[Document excerpt]
Regions with significant populations
- Altai Republic

Religions
- Ethnic religion • Tengrism

Languages
- Altai

Related ethnic groups
- Altaians

= Burkhanism =

Indigenous religious movement of the Altai people

Burkhanism, known endonymically as Ak Jang (Ак јаҥ /alt/; lit. 'White Faith'), is an indigenist new religious movement that flourished among the Altai people of Russia's Altai Republic between 1904 and the 1930s. The Russian Empire was suspicious of the movement's potential to stir up native unrest and perhaps involve outside powers.

Originally millenarian, charismatic and anti-shamanic, the Burkhanist movement gradually lost most of these qualities—becoming increasingly routine, institutionalized (around a hierarchy of oral epic singers) and accommodating itself to the pre-existing Altaian folk religion. It exists today in several revival forms.

On the whole, the Burkhanist movement was shown to be a syncretistic phenomenon combining elements of ancient pre-shamanist, shamanist, Tibetan Buddhist and Eastern Orthodox Christian beliefs. According to a professor of Tomsk State University Liudmila Sherstova, it emerged in response to the needs of a new people—the Altai-kizhi or Altaians who sought to distinguish themselves from the neighboring and related tribes and for whom Burkhanism became a religious form of their ethnic identity.
[/Document excerpt]
[Material provided]
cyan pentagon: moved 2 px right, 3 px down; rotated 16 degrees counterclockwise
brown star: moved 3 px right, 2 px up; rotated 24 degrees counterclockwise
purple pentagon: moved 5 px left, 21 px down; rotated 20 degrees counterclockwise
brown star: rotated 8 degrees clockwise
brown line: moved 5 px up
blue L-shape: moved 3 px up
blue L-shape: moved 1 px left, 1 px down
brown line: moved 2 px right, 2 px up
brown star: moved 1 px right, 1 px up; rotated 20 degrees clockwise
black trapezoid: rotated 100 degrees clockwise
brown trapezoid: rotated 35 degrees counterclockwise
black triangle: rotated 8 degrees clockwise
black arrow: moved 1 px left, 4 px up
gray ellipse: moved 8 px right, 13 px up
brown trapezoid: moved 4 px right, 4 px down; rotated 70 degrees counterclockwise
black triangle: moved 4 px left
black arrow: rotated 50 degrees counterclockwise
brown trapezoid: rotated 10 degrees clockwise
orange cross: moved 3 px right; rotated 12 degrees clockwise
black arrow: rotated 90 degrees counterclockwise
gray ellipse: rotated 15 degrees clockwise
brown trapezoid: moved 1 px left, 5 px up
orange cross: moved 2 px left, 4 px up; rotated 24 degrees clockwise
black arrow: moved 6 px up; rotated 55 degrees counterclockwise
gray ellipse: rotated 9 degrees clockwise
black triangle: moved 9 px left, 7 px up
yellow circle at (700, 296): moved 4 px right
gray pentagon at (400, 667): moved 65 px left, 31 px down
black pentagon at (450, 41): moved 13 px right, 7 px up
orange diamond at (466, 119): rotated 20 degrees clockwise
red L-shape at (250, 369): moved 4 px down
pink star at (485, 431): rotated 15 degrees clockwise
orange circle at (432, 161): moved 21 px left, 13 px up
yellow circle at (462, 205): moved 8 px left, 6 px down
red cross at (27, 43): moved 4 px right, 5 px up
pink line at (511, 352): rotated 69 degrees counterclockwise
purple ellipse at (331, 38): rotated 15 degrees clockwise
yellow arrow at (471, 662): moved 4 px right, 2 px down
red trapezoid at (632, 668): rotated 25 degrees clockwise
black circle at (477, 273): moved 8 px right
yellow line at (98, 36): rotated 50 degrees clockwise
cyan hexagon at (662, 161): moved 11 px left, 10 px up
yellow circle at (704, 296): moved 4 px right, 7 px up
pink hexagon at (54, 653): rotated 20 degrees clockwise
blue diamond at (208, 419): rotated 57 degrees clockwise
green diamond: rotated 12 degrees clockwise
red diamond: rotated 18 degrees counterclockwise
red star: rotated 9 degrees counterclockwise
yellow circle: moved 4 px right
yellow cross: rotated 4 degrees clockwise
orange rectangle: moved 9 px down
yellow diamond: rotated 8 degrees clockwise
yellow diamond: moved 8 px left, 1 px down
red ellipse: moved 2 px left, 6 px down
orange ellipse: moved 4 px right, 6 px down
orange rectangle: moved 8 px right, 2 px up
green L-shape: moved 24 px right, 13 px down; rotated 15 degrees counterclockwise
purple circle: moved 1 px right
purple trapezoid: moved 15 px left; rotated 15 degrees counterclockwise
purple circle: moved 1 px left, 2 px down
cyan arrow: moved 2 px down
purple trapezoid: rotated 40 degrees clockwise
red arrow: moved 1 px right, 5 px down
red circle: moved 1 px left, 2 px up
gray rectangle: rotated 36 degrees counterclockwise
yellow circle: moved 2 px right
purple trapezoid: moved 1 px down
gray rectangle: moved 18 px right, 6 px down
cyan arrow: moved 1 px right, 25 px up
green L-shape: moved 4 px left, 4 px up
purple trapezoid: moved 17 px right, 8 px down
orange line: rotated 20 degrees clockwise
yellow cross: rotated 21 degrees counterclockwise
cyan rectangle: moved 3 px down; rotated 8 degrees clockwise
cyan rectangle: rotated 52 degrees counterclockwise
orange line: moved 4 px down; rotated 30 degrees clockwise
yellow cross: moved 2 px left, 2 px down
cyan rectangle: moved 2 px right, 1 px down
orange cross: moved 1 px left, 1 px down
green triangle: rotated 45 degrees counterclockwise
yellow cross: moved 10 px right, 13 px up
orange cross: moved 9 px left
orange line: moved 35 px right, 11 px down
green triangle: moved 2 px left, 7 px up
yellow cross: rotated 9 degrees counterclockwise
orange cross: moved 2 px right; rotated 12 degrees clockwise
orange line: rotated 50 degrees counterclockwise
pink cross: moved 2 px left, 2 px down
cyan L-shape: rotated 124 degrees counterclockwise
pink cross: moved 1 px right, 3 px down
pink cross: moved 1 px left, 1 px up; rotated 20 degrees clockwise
[/Material provided]
Problem to work on
Extract the full Burkhanism excerpt word for word, including the lines that come before its title. None of the items are needed.

Exercise response
Regions with significant populations
- Altai Republic

Religions
- Ethnic religion • Tengrism

Languages
- Altai

Related ethnic groups
- Altaians

= Burkhanism =

Indigenous religious movement of the Altai people

Burkhanism, known endonymically as Ak Jang (Ак јаҥ /alt/; lit. 'White Faith'), is an indigenist new religious movement that flourished among the Altai people of Russia's Altai Republic between 1904 and the 1930s. The Russian Empire was suspicious of the movement's potential to stir up native unrest and perhaps involve outside powers.

Originally millenarian, charismatic and anti-shamanic, the Burkhanist movement gradually lost most of these qualities—becoming increasingly routine, institutionalized (around a hierarchy of oral epic singers) and accommodating itself to the pre-existing Altaian folk religion. It exists today in several revival forms.

On the whole, the Burkhanist movement was shown to be a syncretistic phenomenon combining elements of ancient pre-shamanist, shamanist, Tibetan Buddhist and Eastern Orthodox Christian beliefs. According to a professor of Tomsk State University Liudmila Sherstova, it emerged in response to the needs of a new people—the Altai-kizhi or Altaians who sought to distinguish themselves from the neighboring and related tribes and for whom Burkhanism became a religious form of their ethnic identity.